Not all of China’s neighbors are concerned. India, the fastest-growing oil consuming nation globally, has been reducing diesel exports in order to meet its own needs, with oil demand there forecast to double through 2040 to 10.3 million barrels a day.

‘SELF-CONSUMING’
“There’s not much of a threat to Indian refineries because we are self-consuming,” said H. Kumar, managing director of state-run Mangalore Refinery & Petrochemicals Ltd. “But if there’s plenty of diesel coming into the market because of Chinese dumping, that can impact the margins for all refiners.”
Shares in Mangalore Refinery & Petrochemicals have surged about 67 percent over the past 12 months, while China Petroleum and Chemical Corp., also known as Sinopec, has jumped 39 percent.

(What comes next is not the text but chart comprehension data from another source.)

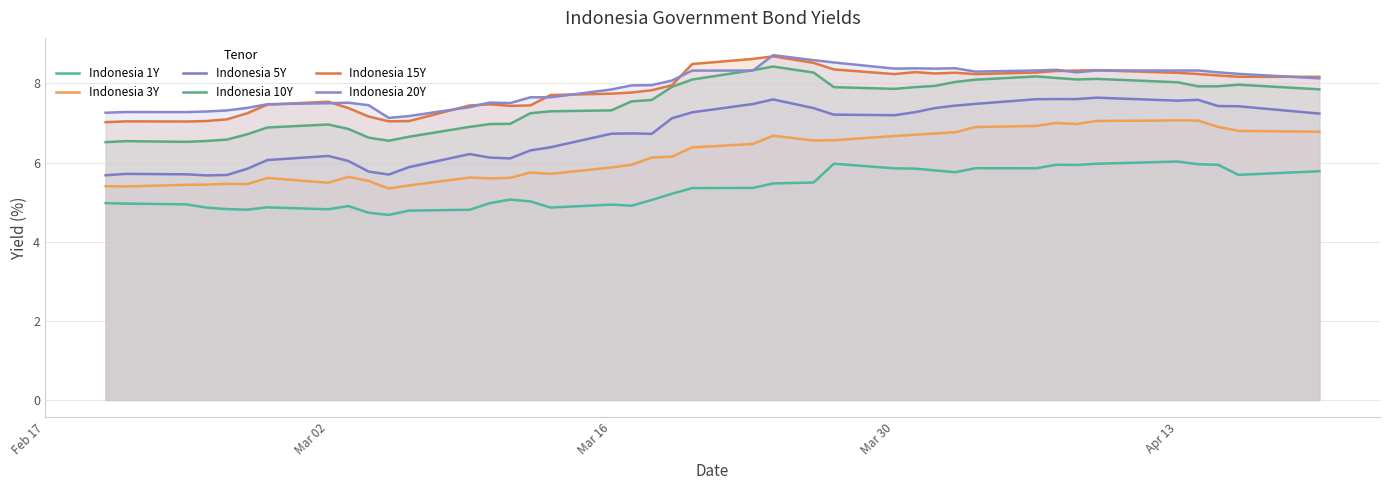

Where is the first local maximum for Indonesia 5Y?

Mar 02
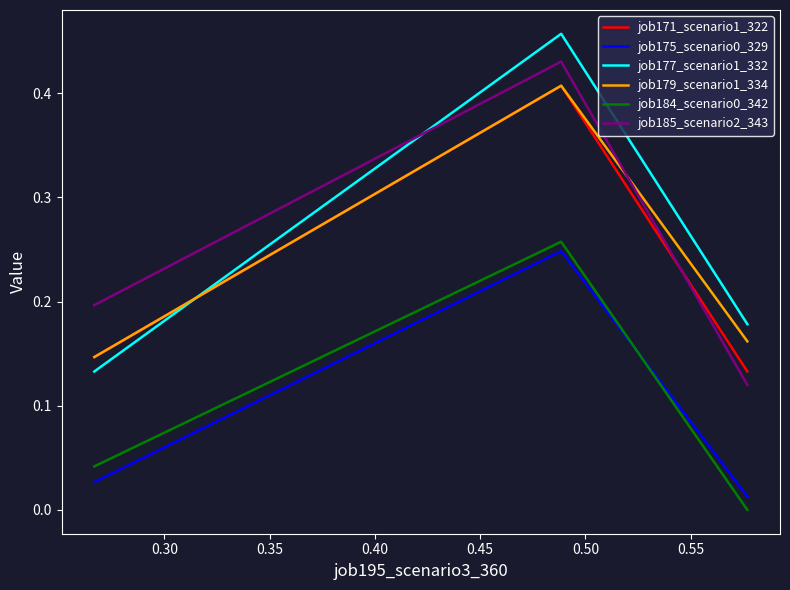

Does the chart display data point markers on the line(s)?

No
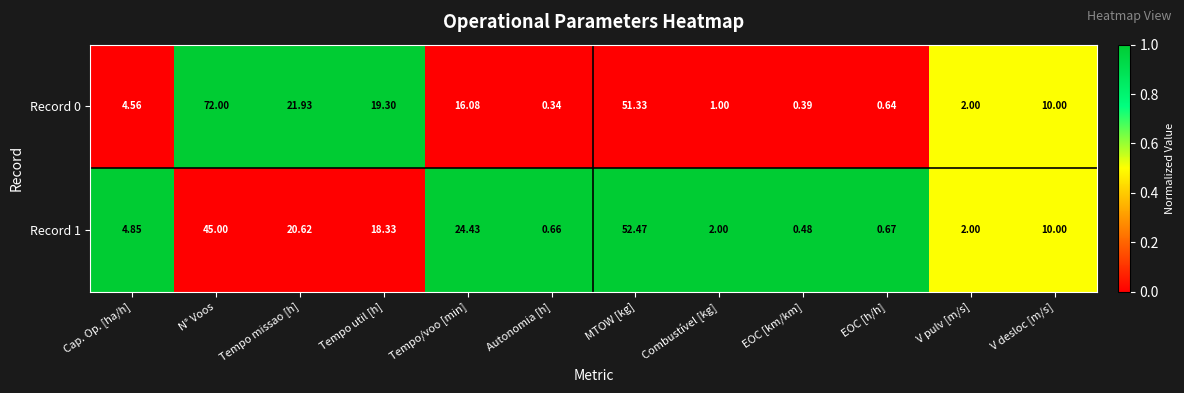

Which category has the lowest value in the Record 0 series?

Autonomia [h]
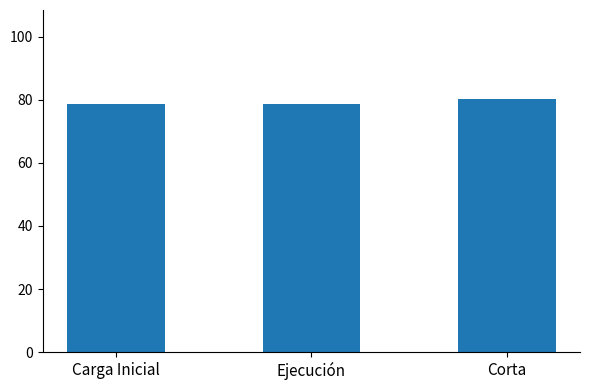

What is the label of the 2nd bar from the right?

Ejecución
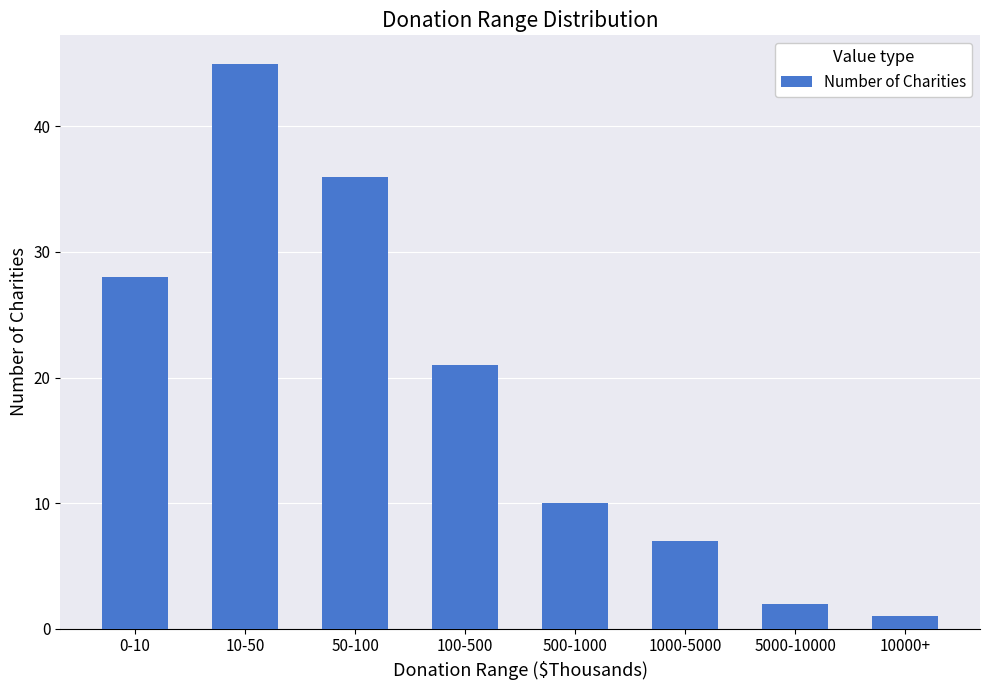

Is it true that the value at 10-50 is 11?

False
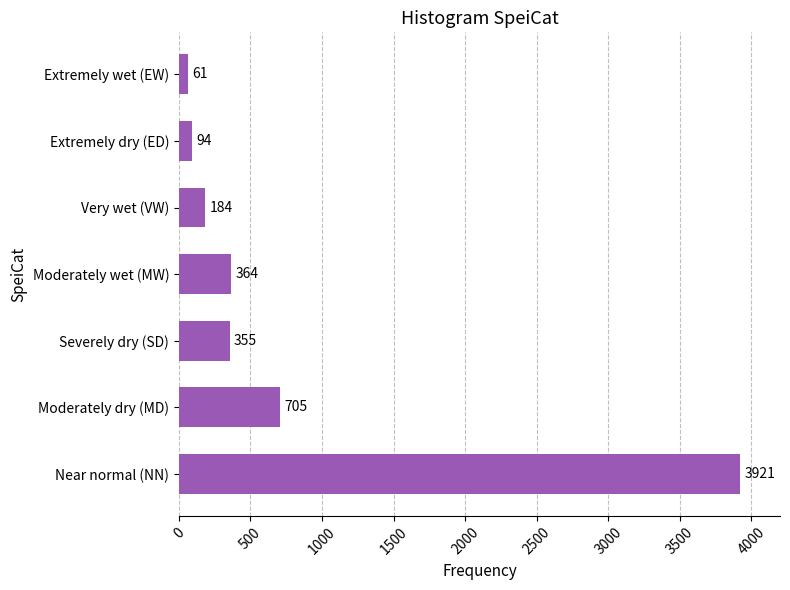

How many bars are there in total?

7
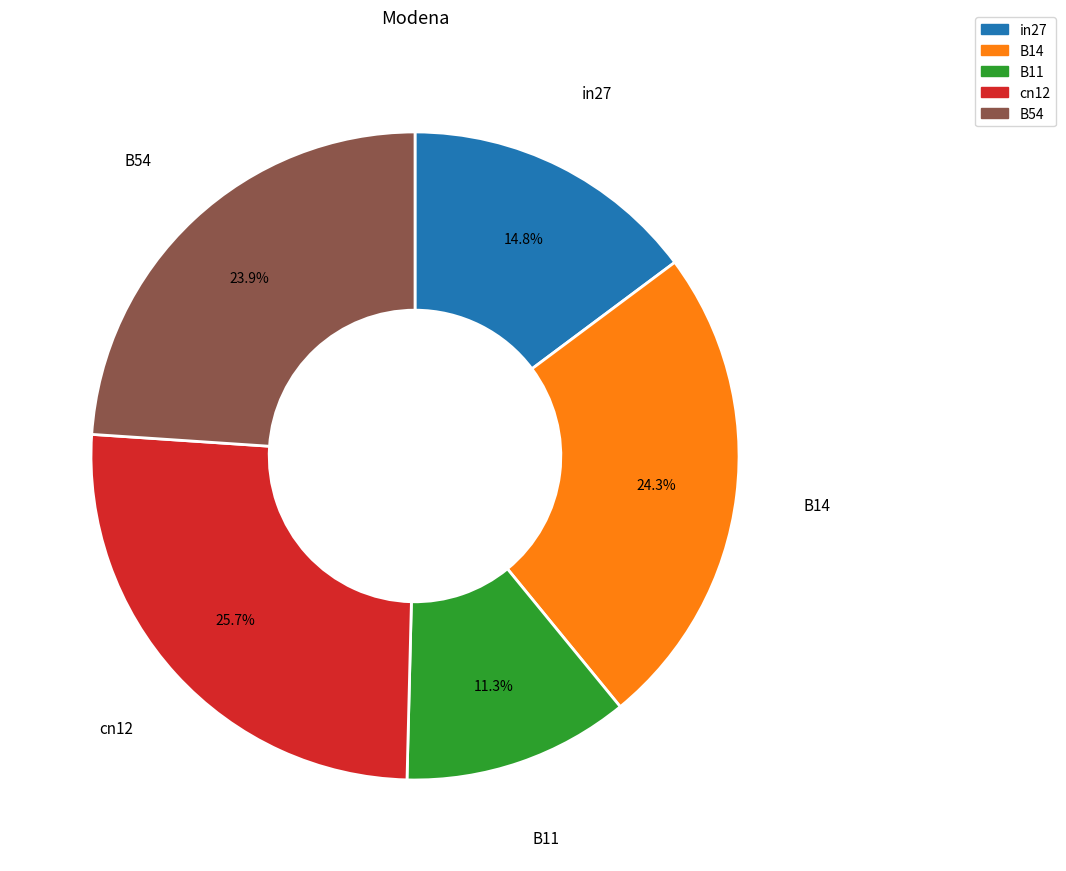

Which has a higher value, in27 or B14?

B14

That compares with a 23 percent gain for SK Innovation, and a 30 percent increase for Tokyo-based refiner TonenGeneral Sekiyu K.K.
State-owned oil majors PetroChina Co. and Sinopec have been investing heavily in facility upgrades to enable the production of higher-quality fuels, and they are now capable of meeting the new standard, said Amy Sun, analyst with Shanghai-based commodities researcher ICIS-China.
That also increases the risk low-sulfur fuel could flow into Japan from China, leading to more competition there as well.
“The quality of oil products
exported from the county has
improved to a level similar to those shipped from Japan,” said Kosuke Kai, a spokesman at TonenGeneral Sekiyu. “We expect competition in Asian oil-product markets will intensify.”